If there is to be one thread left, and all other hacked to nonsensical pieces which one would I like? My answer to that is Bigg Boss Tamil (season X). I was merely browsing that thread, and enjoying the inputs (of mostly girls, and an occasional boy) and not really participating at all. And then I decided to join up. And post in the thread, in both english and sometimes in Tamil. Although I can also post in Telugu BB thread, I am not that keen; it is not as ronak-shonak over there in the Telugu thread. Once I did that, I slipped and posted a few things in other places as well. After all, the people in the forum, especially the frequent writers, are like the participants in BB house. They are stuck, voluntarily. Hooked. Addicted. And they play the game. Instead of a BB giving them the game to play, one of them voluntarily starts a play (a thread as it is called in their language). And the forum-mates go at the thread as vehemently as the house-mates in BB do. The points are like-clicks. The one who accumulates the most like-clicks is obviously the most lovable. And the ones who post more than their accumulated likes should actually wait a little till their likes catch up with the messages already waiting to be liked. If I still hang around, (all depends on how good the Bigg Boss season turns out to be) I plan to post more to this space. Or... NOT.
In BB language, nallavaraa/kettavaraa can happen in all body contact tasks. If there is no body contact (pingpong) the game would be fair. If there is body contact (kolamaavu in glass bowls, or wrestling), and if TB starts to take advantage and go for the girl with the biggest tatas to squeeze, then he will be called kettavan. Sometimes I can pity TB because he cannot touch his housemates as much as he wants to in any of the bodycontact tasks, whereas they can touch him wherever they want..... except...his unborn baby. And that answers your question.
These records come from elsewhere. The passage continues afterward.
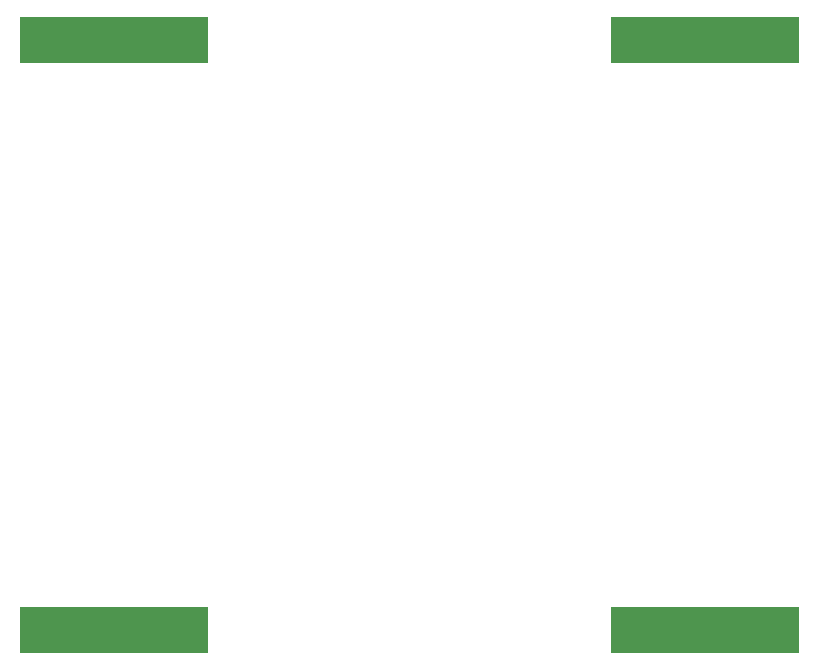
<source format=gbr>
%TF.GenerationSoftware,KiCad,Pcbnew,5.1.8*%
%TF.CreationDate,2020-11-10T00:50:46+08:00*%
%TF.ProjectId,FMESC-1-A-v0.2,464d4553-432d-4312-9d41-2d76302e322e,v0.2*%
%TF.SameCoordinates,Original*%
%TF.FileFunction,Paste,Bot*%
%TF.FilePolarity,Positive*%
%FSLAX46Y46*%
G04 Gerber Fmt 4.6, Leading zero omitted, Abs format (unit mm)*
G04 Created by KiCad (PCBNEW 5.1.8) date 2020-11-10 00:50:46*
%MOMM*%
%LPD*%
G01*
G04 APERTURE LIST*
%ADD10R,16.000000X4.000000*%
G04 APERTURE END LIST*
D10*
%TO.C,JG0*%
X115000000Y-136500000D03*
%TD*%
%TO.C,JG0*%
X65000000Y-136500000D03*
%TD*%
%TO.C,JG0*%
X115000000Y-86500000D03*
%TD*%
%TO.C,JG0*%
X65000000Y-86500000D03*
%TD*%
M02*

</source>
Once upon a time when I was onsite, I came across this kind of license plate cover on cars in Boston, NH and Maine. It is easy to take in all kinds of peripheral information if you have a sweet dH driving you all over everywhere all the time. Recently there was a report of housewife (wife of a Bangalore Barber) dousing herself in kerosene and going up in suicidal flames, because her husband found her curry not so tasty. That made me wonder why we don't have weird car and two wheeler license plates here, like they have in other countries.
In short blurbs in newspapers (like ToI) they do not (and cannot) lay out the various backstories that made that poor thing come to her end. Long complex sufferings of various kinds may have been at her psyche before the ill-taste of that day's curry came along and broke her. In your country there is this parable about hitting something with a sledge hammer over and over again. After 127 hits, the thing that is being hit, falls into two pieces. The philosophical question that one could never answer is the exact hit that broke the piece, even though we observed that the 127th hit was the one which visibly caused it to break. Newspapers only come around to report on the 127th hit.
You are the finest post winner. You could write a detailed essay on the matter of misery or happiness of newspaper articles you read. When your blog is well read, popular, and famous, you could monetize and send all the earnings to help our girls in India make good curry, and live a happy and long life.
hahaha... you are one of those "tomorrow would be an auspicious day" kind of people ? You need that Nike spirit of "Just Do It". May be if you wear those shoes you can get it. Blogs are easy... you write whatever you want, after all you are not going to get any money for it, and then post it wherever. There are some good writers on this IL forum. Iyerviji's post on 79th birthday of her husband is serious writing that pulls a person's heartstrings. On the other hand, if you are going for a light (almost comic) reading, try to read Cheeniya's posts.